In appena dieci giorni il governo Meloni ha messo la parola definitiva su quella che sarà la strategia di governance dei flussi migratori.
Dopo l’orrore del decreto Cutro dello scorso aprile, giovedì 7 luglio il governo ha dato il via libera a un “decreto flussi” (dispositivo che quantifica il “fabbisogno di migranti” del sistema produttivo) che prevede 452mila ingressi regolari nel prossimo triennio, il numero più alto dell’ultimo quindicennio circa.
Dieci giorni più tardi, la premier è volata a Tunisi per appoggiare la mano sporca di sangue sul Memorandum siglato tra l’Unione Europea e la Tunisia per la gestione dei flussi migratori (e non solo).
I tratti disegnati in questi mesi assumono così una visione d’insieme chiara e omogenea. Da un lato c’è la criminalizzazione dei migranti giunti irregolarmente nel paese, spinti da guerre, crisi climatiche e persecuzioni quasi sempre provocate o sostenute dai governi europei e occidentali.
Questo l’obiettivo del “decreto Cutro”, che riduce le fattispecie di permanenza regolare nel paese e i supporti dedicati all’integrazione del soggetto migrante (psicologo, corsi di lingua ecc.).

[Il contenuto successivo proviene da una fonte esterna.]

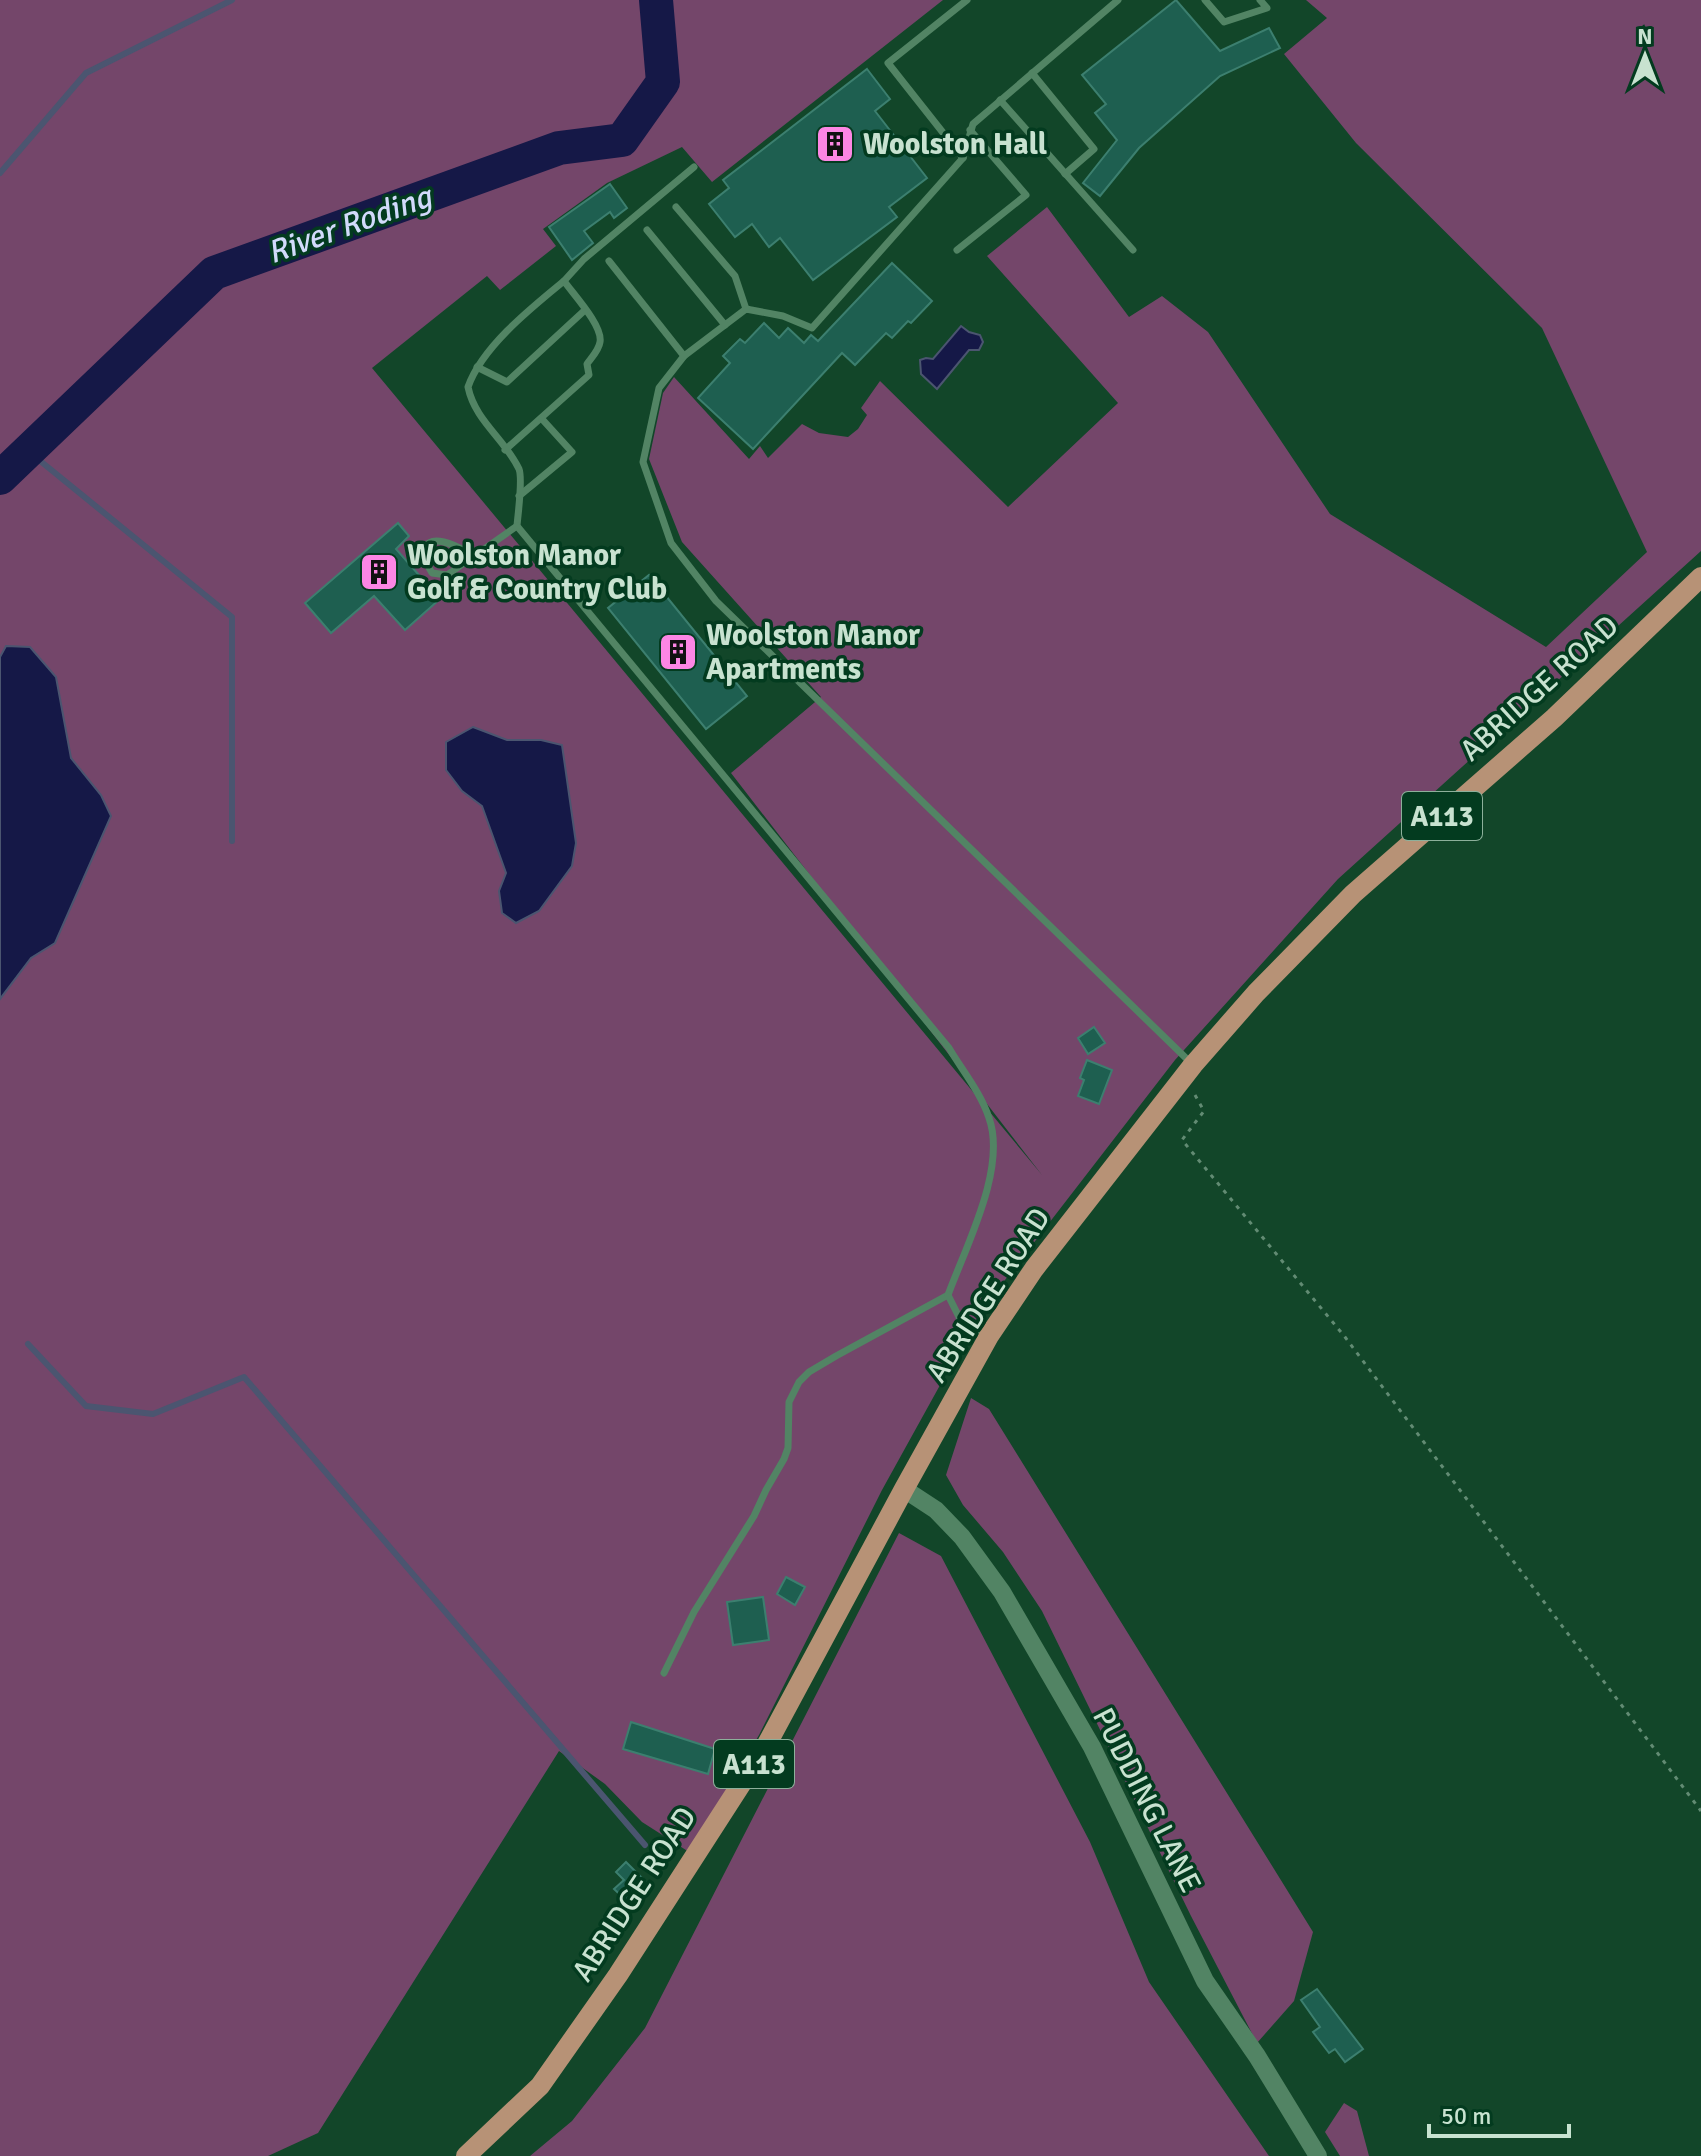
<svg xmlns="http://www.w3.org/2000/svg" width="1701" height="2156" viewBox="0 0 1701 2156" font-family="Signika,sans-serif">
  <rect width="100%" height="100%" fill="#124629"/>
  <g fill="#74466a">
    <path d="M0,0H943L712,182L682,147L607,183L543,229L556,246L500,290L487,276L372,368L1042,1175L731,773L821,697L682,542L649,459L663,393L674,377L749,459L760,446L768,458L802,424L819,433L848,437L858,429L867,415L861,408L880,381L1008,507L1118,403L987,256L1047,207L1129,317L1162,296L1208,332L1330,514L1546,647L1647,552L1542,328L1356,143L1284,54L1327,18L1306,0H1701V551L1338,879L1175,1060L981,1311L882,1490L759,1735L689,1852L642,1822L605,1784L559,1751L318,2133L268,2156H0Z"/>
    <path d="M971,1398L989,1409L1313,1932L1294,2001L1257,2043L1191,1916L1042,1611L1003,1552L963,1505L946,1475Z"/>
    <path d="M899,1533L941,1556L1090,1842L1149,1982L1269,2156H530L572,2121L645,2028Z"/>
    <path d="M1344,2103L1357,2111L1369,2156H1340L1325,2132Z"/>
  </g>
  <g fill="#151847" stroke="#4b5570" stroke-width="2">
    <path d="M961,326L969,332L980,335L983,342L979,350H969L937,389L921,374L920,360L926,358L933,359Z"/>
    <path d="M6,646L30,647L56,677L71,758L101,795L111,816L55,943L31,958L0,999V657Z"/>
    <path d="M473,727L507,740H541L562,745L576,843L572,866L539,911L516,923L502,913L499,891L506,873L482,806L462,791L446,770V742Z"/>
  </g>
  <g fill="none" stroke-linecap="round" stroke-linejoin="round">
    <g stroke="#4b5570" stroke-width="6">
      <path d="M0,173L86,73L232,0"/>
      <path d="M28,451L232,617V841"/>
      <path d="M28,1344L86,1406L153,1414L244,1377L645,1845"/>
    </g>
    <path stroke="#151847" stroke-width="34" d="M0,478L214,273L559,148L622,140L663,82L656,0"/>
  </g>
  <g fill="#1e5f50" stroke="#3c7f6f" stroke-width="2">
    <path d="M1176,0L1220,51L1269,28L1280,48L1220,76L1139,148L1100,196L1083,183L1117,140L1095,113L1106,104L1082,75Z"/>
    <path d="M867,69L890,99L875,111L927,178L889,207L897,217L813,280L780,238L769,247L752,224L735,237L709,204L729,188L723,180Z"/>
    <path d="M610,184L627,208L614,218L610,212L584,231L593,243L572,260L549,227Z"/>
    <path d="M892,263L932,301L911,323L908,321L892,338L886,333L855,365L842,353L753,449L698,398L730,363L723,356L740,339L745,343L764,323L779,338L788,328L804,343L811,335L818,341Z"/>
    <path d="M398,523L409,536L396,549L440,599L405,630L374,596L331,633L305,603Z"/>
    <path d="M649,575L747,696L706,729L608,608Z"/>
    <path d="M1094,1027L1105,1043L1088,1054L1078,1038Z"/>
    <path d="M1087,1060L1112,1070L1099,1104L1078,1096L1084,1080L1080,1078Z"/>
    <path d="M786,1577L805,1587L795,1605L777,1594Z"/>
    <path d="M763,1597L769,1640L733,1645L727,1602Z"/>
    <path d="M631,1722L715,1749L708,1774L623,1749Z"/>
    <path d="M626,1862L646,1882L627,1901L614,1889L624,1880L616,1872Z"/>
    <path d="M1317,1989L1363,2049L1345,2062L1335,2049L1329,2053L1313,2032L1320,2027L1301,2000Z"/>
  </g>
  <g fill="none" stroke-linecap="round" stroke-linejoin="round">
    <path stroke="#628b73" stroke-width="3" stroke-dasharray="4 6" stroke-linecap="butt" d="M1195,1095L1204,1111L1182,1140L1345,1337L1701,1811"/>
    <g stroke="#528464" stroke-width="7">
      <path d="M1118,0L973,124L963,158L812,328L783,316L746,309L684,356L659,388L643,462L671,543L716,601L1191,1063"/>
      <path d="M1205,0L1224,22L1267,8L1260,0"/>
      <path d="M1032,73L1094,149L1065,174"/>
      <path d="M1000,100L1133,250"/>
      <path d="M963,158L888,63L967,0"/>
      <path d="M676,207L735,276L746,309"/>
      <path d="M647,230L725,325"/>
      <path d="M957,250L1026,195L970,130"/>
      <path d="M609,261L684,356"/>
      <path d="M564,281L584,259L694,167"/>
      <path d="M477,367L507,382L585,310"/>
      <path d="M505,450L589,375L587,364C592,357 599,350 600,342C603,326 574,295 564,281C531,308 482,347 468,387C475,421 505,439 519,469C523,479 518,513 517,526L949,1048C962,1070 981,1093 989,1118C1007,1168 966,1246 948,1295L836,1356L809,1372L799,1382L789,1402L788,1448L784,1459L766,1490L754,1516L694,1612L664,1673"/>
      <path d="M519,496L572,452L542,419"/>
      <path d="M475,556C465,551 454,544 444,542C417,536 424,560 432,573L447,575L517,526"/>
      <path d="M948,1295L960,1319L986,1334"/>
    </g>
    <path stroke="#528464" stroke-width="18" d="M904,1489L936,1510L962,1537L1002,1592L1092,1747L1205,1981L1257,2056L1318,2156"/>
    <path stroke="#b79276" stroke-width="20" d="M466,2156L540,2086L618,1975L767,1744L904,1489L989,1336L1034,1269L1193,1065L1256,993L1353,894L1554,718L1701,577"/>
  </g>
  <defs>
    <g id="building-square" transform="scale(2)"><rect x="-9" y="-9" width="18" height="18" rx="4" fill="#fc86e4" stroke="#033b1f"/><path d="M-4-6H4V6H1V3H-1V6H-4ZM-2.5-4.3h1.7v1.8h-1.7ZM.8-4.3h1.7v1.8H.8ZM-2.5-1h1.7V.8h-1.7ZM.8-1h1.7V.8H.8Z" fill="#111"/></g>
  </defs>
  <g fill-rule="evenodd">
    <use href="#building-square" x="835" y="144"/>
    <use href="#building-square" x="379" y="572"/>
    <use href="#building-square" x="678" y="652"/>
  </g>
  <g text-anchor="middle" stroke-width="7" stroke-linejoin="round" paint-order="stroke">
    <g fill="#033b1f" stroke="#8db09b" stroke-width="2">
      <rect x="1402" y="792" width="80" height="48" rx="6"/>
      <rect x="714" y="1740" width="80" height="48" rx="6"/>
    </g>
    <g font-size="28" font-weight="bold" fill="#c8e2d0">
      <text x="1442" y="826">A113</text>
      <text x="754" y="1774">A113</text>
    </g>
    <g font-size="30" font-weight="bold" fill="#c8e2d0" stroke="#033b1f" text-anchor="start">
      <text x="863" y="154">Woolston Hall</text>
      <text x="407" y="565">Woolston Manor<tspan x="407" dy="34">Golf &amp; Country Club</tspan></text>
      <text x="706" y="645">Woolston Manor<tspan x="706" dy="34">Apartments</tspan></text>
    </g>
    <g font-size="30" fill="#c8e2d0" stroke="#033b1f">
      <text transform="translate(1539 688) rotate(-42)" y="10">ABRIDGE ROAD</text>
      <text transform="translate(988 1295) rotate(-57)" y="10">ABRIDGE ROAD</text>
      <text transform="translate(1147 1800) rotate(63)" y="10">PUDDING LANE</text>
      <text transform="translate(634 1894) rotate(-57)" y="10">ABRIDGE ROAD</text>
    </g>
    <g font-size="32" font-style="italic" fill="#d2dafb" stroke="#033b1f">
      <text transform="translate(349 224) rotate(-20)" y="11">River Roding</text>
    </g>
  </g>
  <g transform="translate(1645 56)" stroke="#033b1f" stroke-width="6" paint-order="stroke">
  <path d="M0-6L14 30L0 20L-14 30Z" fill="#c8e2d0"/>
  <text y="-12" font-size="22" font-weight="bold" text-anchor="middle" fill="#c8e2d0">N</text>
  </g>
  <path d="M1429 2124v12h140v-12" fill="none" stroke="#c8e2d0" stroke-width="4"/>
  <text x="1441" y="2124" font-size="24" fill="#c8e2d0" stroke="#033b1f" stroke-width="6" paint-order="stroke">50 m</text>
</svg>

Dall’altro, c’è la necessità di garantire manodopera più facilmente sfruttabile e sostituibile a quel che rimane del tessuto produttivo italiano, da anni ancorato ai mercati internazionali mediante politiche di prezzo (basso costo garantito da basso salario) e non dall’innovazione di prodotto (per cui servirebbero investimenti e “spirito d’impresa”).
Questo il “bagno di realtà”, come sommessamente affermato dalle opposizioni, fatto dal governo Meloni con il decreto flussi, che del “capitalismo piccolo piccolo” italiano conosce e incarna bene sentimenti abbietti e interessi miopi.
Per tutto il resto, il modello Libia – inaugurato dal PD – può ben essere esteso alla Tunisia, divenuta negli anni il principale porto di partenza per l’Europa.
L’intesa UE-Tunisia, siglata per parte europea dalla triade Von der Leyen-Rutte-Meloni, prevede a questo proposito un primo stanziamento di 100 milioni per le operazioni di “Search and Rescue”.
Un modo elegante per provare ad allargare i confini dell’UE oltre quelli stabiliti dai Trattati, fermando gli uomini, le donne e i bambini che fuggono dalla miseria idealmente prima che giungano nel Mediterraneo.
Un morto non visto è un morto che non esiste, quindi politicamente digeribile per i criminali a capo delle istituzioni continentali.
Gli altri pilastri del Memorandum rinnovano la visione neocoloniale con cui il mondo occidentale guarda all’Africa: appropriazione delle materie prime e delle migliori intelligenze in cambio di debito, beni finiti e subordinazione politico-culturale.
Secondo il governo questo patto sarà un “modello” per le relazioni tra l’UE e il Nordafrica: “Abbiamo raggiunto un obiettivo molto importante che arriva dopo un grande lavoro diplomatico”, ha detto la premier in vista della prossima conferenza internazionale sulla migrazione, in programma a Roma il 23 luglio, dove “Saied sarà uno dei protagonisti”.
Forte di quest’ultimo accordo, l’imperialismo occidentale punta ancora una volta ad imporre una visione occidentalocentrica dello “sviluppo” che, nei secoli, si è dimostrata una vera e propria ipoteca a ogni ipotesi di “progresso” autonomo e indipendente per i popoli dell’Africa.
Qui e là, in fondo, chi lotta per la propria emancipazione, lotta contro il nemico comune.